In organizational psychology, this is known as an “identity threat.” When individuals’ professional livelihoods are threatened, people respond in one of two ways: either by trying to protect or restructure their identities. The former, the recalcitrant among us, stubbornly pretend that AI is a passing fad. The latter, the hopeful among us, naively proclaim that we can restructure our way out of this by claiming that “The age of AI does not diminish the faculty member's role; it expands and elevates it.”

I am sorry to tell you that both are wrong.

They are both wrong because the fundamental pedagogical structure of higher education – the transmission model of education – is imploding. Copernicus helped us envision a universe where we were no longer at the center. AI is now doing the same thing, showing us how learning, rather than the professor, can be at the center of the classroom. 

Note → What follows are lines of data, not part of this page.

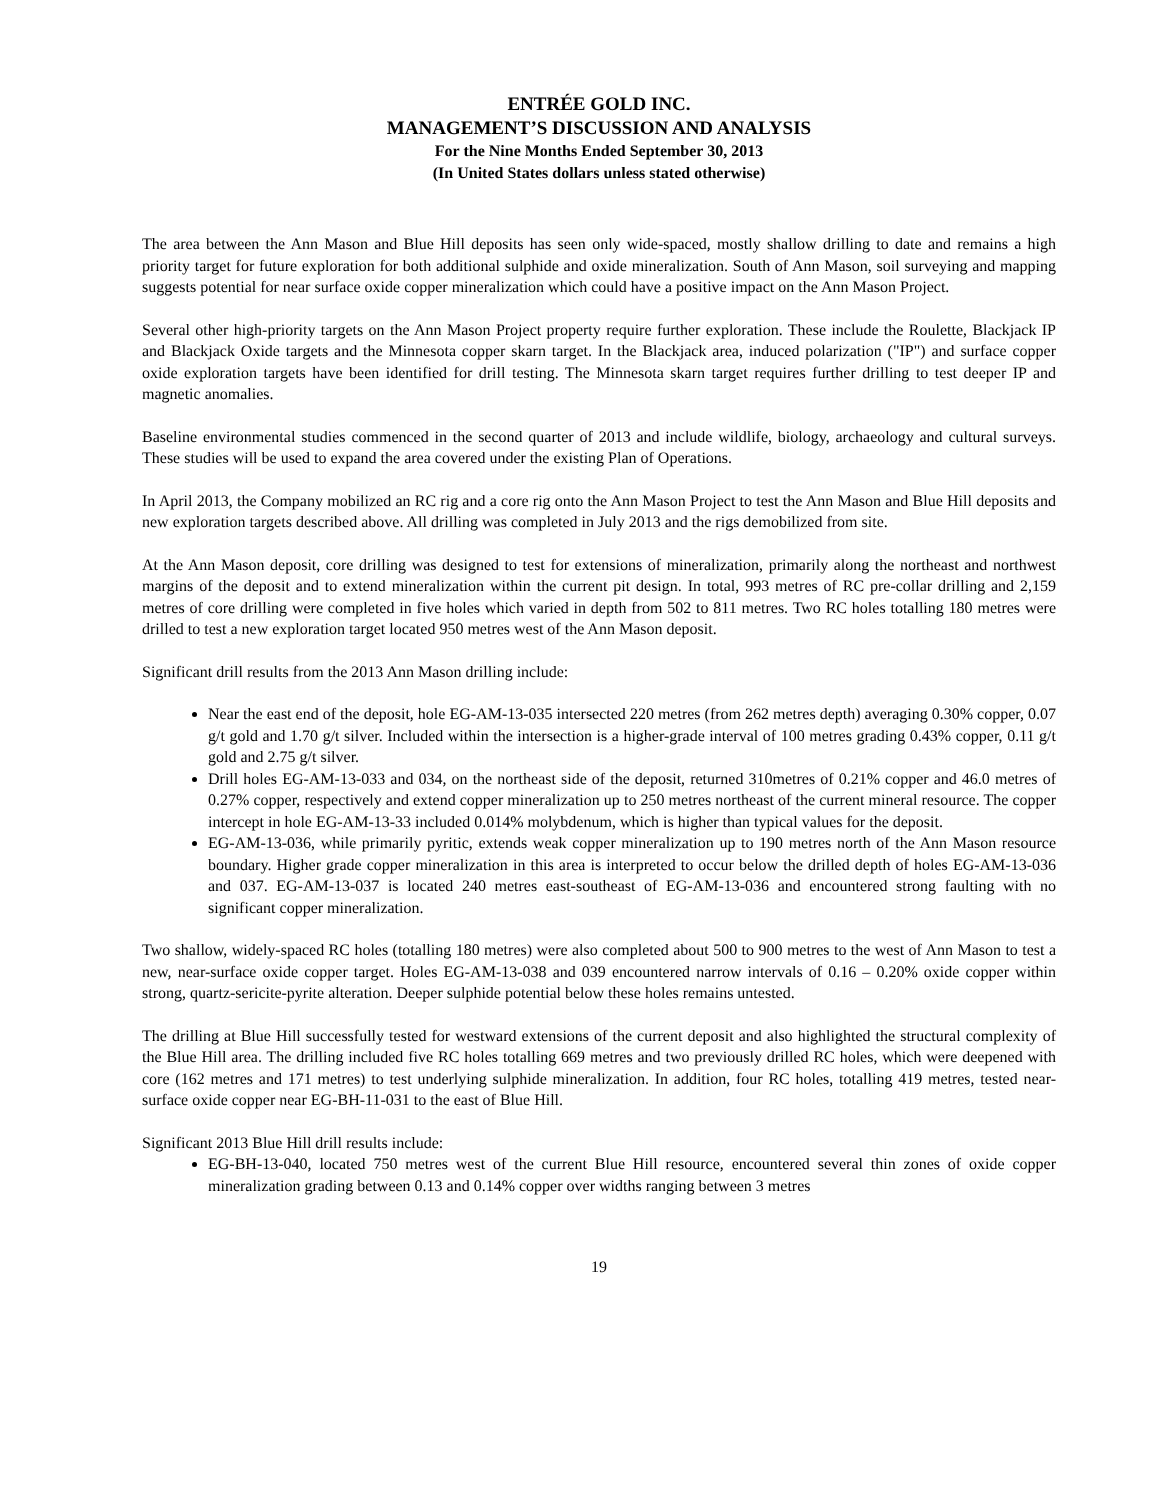ENTRÉE GOLD INC.
MANAGEMENT’S DISCUSSION AND ANALYSIS
For the Nine Months Ended September 30, 2013
(In United States dollars unless stated otherwise)
The area between the Ann Mason and Blue Hill deposits has seen only wide-spaced, mostly shallow drilling to date and remains a high priority target for future exploration for both additional sulphide and oxide mineralization. South of Ann Mason, soil surveying and mapping suggests potential for near surface oxide copper mineralization which could have a positive impact on the Ann Mason Project.
Several other high-priority targets on the Ann Mason Project property require further exploration. These include the Roulette, Blackjack IP and Blackjack Oxide targets and the Minnesota copper skarn target. In the Blackjack area, induced polarization ("IP") and surface copper oxide exploration targets have been identified for drill testing. The Minnesota skarn target requires further drilling to test deeper IP and magnetic anomalies.
Baseline environmental studies commenced in the second quarter of 2013 and include wildlife, biology, archaeology and cultural surveys. These studies will be used to expand the area covered under the existing Plan of Operations.
In April 2013, the Company mobilized an RC rig and a core rig onto the Ann Mason Project to test the Ann Mason and Blue Hill deposits and new exploration targets described above. All drilling was completed in July 2013 and the rigs demobilized from site.
At the Ann Mason deposit, core drilling was designed to test for extensions of mineralization, primarily along the northeast and northwest margins of the deposit and to extend mineralization within the current pit design. In total, 993 metres of RC pre-collar drilling and 2,159 metres of core drilling were completed in five holes which varied in depth from 502 to 811 metres. Two RC holes totalling 180 metres were drilled to test a new exploration target located 950 metres west of the Ann Mason deposit.
Significant drill results from the 2013 Ann Mason drilling include:
Near the east end of the deposit, hole EG-AM-13-035 intersected 220 metres (from 262 metres depth) averaging 0.30% copper, 0.07 g/t gold and 1.70 g/t silver. Included within the intersection is a higher-grade interval of 100 metres grading 0.43% copper, 0.11 g/t gold and 2.75 g/t silver.
Drill holes EG-AM-13-033 and 034, on the northeast side of the deposit, returned 310metres of 0.21% copper and 46.0 metres of 0.27% copper, respectively and extend copper mineralization up to 250 metres northeast of the current mineral resource. The copper intercept in hole EG-AM-13-33 included 0.014% molybdenum, which is higher than typical values for the deposit.
EG-AM-13-036, while primarily pyritic, extends weak copper mineralization up to 190 metres north of the Ann Mason resource boundary. Higher grade copper mineralization in this area is interpreted to occur below the drilled depth of holes EG-AM-13-036 and 037. EG-AM-13-037 is located 240 metres east-southeast of EG-AM-13-036 and encountered strong faulting with no significant copper mineralization.
Two shallow, widely-spaced RC holes (totalling 180 metres) were also completed about 500 to 900 metres to the west of Ann Mason to test a new, near-surface oxide copper target. Holes EG-AM-13-038 and 039 encountered narrow intervals of 0.16 – 0.20% oxide copper within strong, quartz-sericite-pyrite alteration. Deeper sulphide potential below these holes remains untested.
The drilling at Blue Hill successfully tested for westward extensions of the current deposit and also highlighted the structural complexity of the Blue Hill area. The drilling included five RC holes totalling 669 metres and two previously drilled RC holes, which were deepened with core (162 metres and 171 metres) to test underlying sulphide mineralization. In addition, four RC holes, totalling 419 metres, tested near-surface oxide copper near EG-BH-11-031 to the east of Blue Hill.
Significant 2013 Blue Hill drill results include:
EG-BH-13-040, located 750 metres west of the current Blue Hill resource, encountered several thin zones of oxide copper mineralization grading between 0.13 and 0.14% copper over widths ranging between 3 metres
19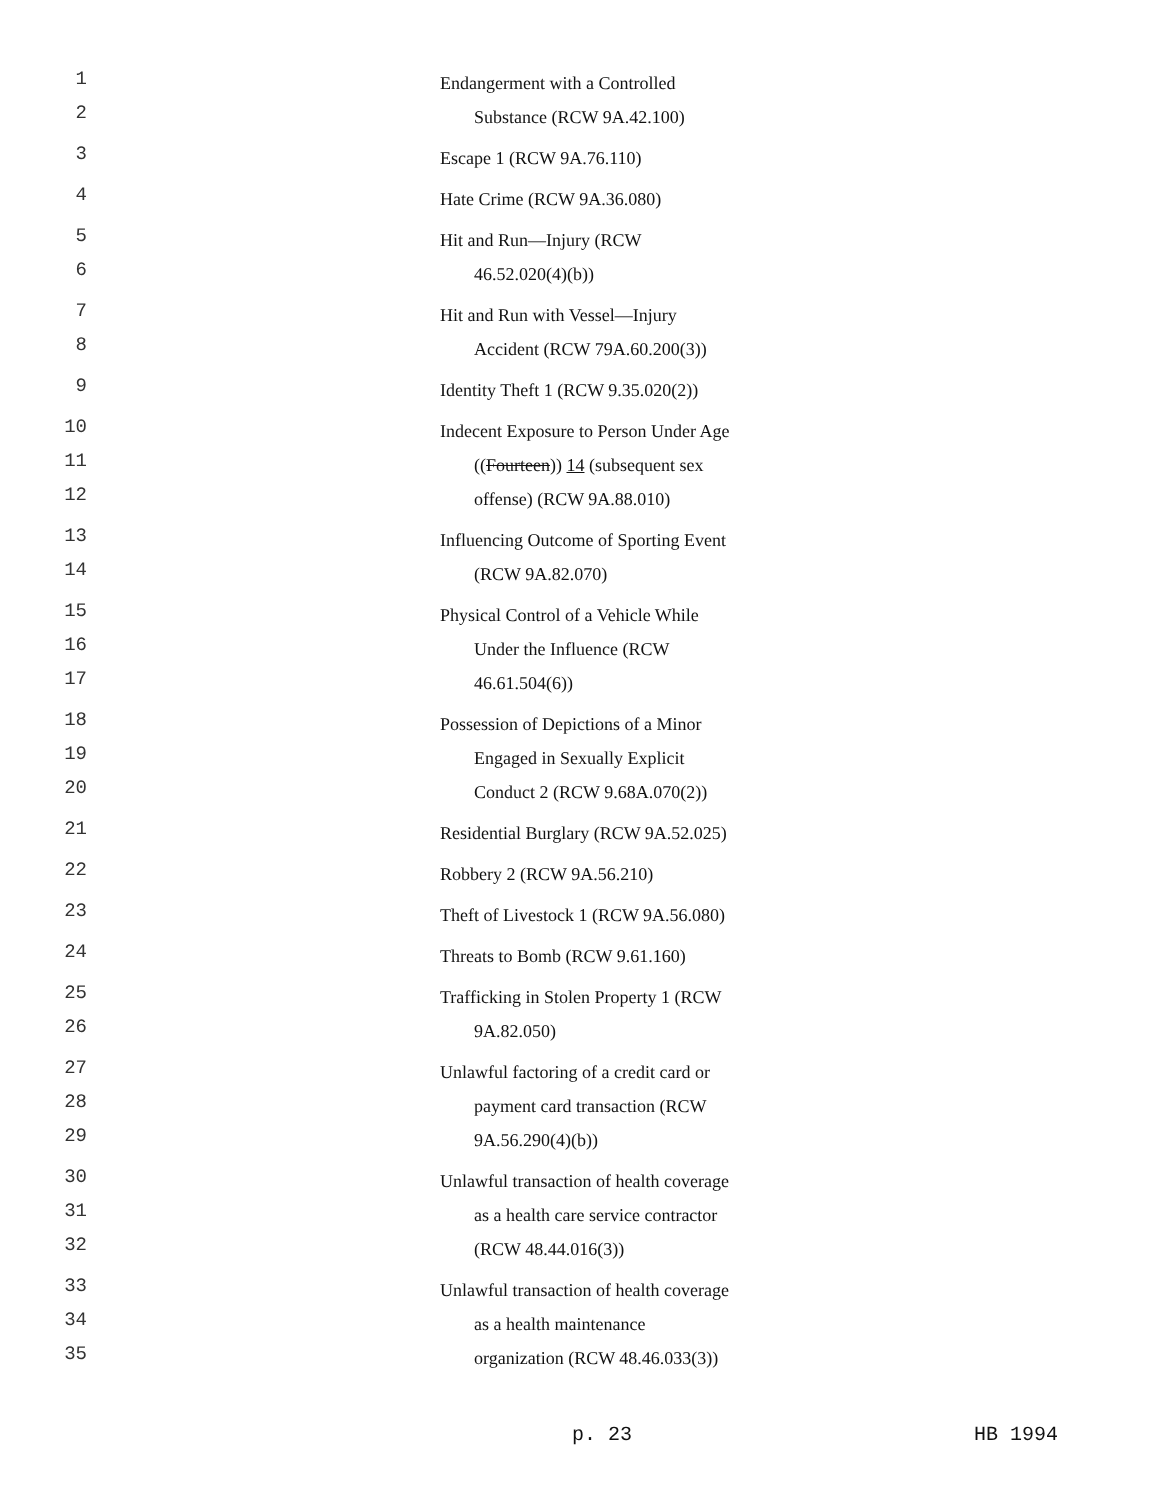1 Endangerment with a Controlled
2 Substance (RCW 9A.42.100)
3 Escape 1 (RCW 9A.76.110)
4 Hate Crime (RCW 9A.36.080)
5 Hit and Run—Injury (RCW
6 46.52.020(4)(b))
7 Hit and Run with Vessel—Injury
8 Accident (RCW 79A.60.200(3))
9 Identity Theft 1 (RCW 9.35.020(2))
10 Indecent Exposure to Person Under Age
11 ((Fourteen)) 14 (subsequent sex
12 offense) (RCW 9A.88.010)
13 Influencing Outcome of Sporting Event
14 (RCW 9A.82.070)
15 Physical Control of a Vehicle While
16 Under the Influence (RCW
17 46.61.504(6))
18 Possession of Depictions of a Minor
19 Engaged in Sexually Explicit
20 Conduct 2 (RCW 9.68A.070(2))
21 Residential Burglary (RCW 9A.52.025)
22 Robbery 2 (RCW 9A.56.210)
23 Theft of Livestock 1 (RCW 9A.56.080)
24 Threats to Bomb (RCW 9.61.160)
25 Trafficking in Stolen Property 1 (RCW
26 9A.82.050)
27 Unlawful factoring of a credit card or
28 payment card transaction (RCW
29 9A.56.290(4)(b))
30 Unlawful transaction of health coverage
31 as a health care service contractor
32 (RCW 48.44.016(3))
33 Unlawful transaction of health coverage
34 as a health maintenance
35 organization (RCW 48.46.033(3))
p. 23 HB 1994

For now, we only see this disruption at the margins (e.g., community colleges, for-profit institutions, online programs), as everything from tutoring to teaching assistants to grading is being outsourced to AI agents. But trust me, “proof of concept” examples are popping up every day at institutions just like yours.

It is thus a dagger to my heart to admit that my ultimate goal as an educator – helping my students understand the concepts I teach – may actually happen better without me. And if that is true, then the next question all of us must ask is far more unsettling: what exactly is my job?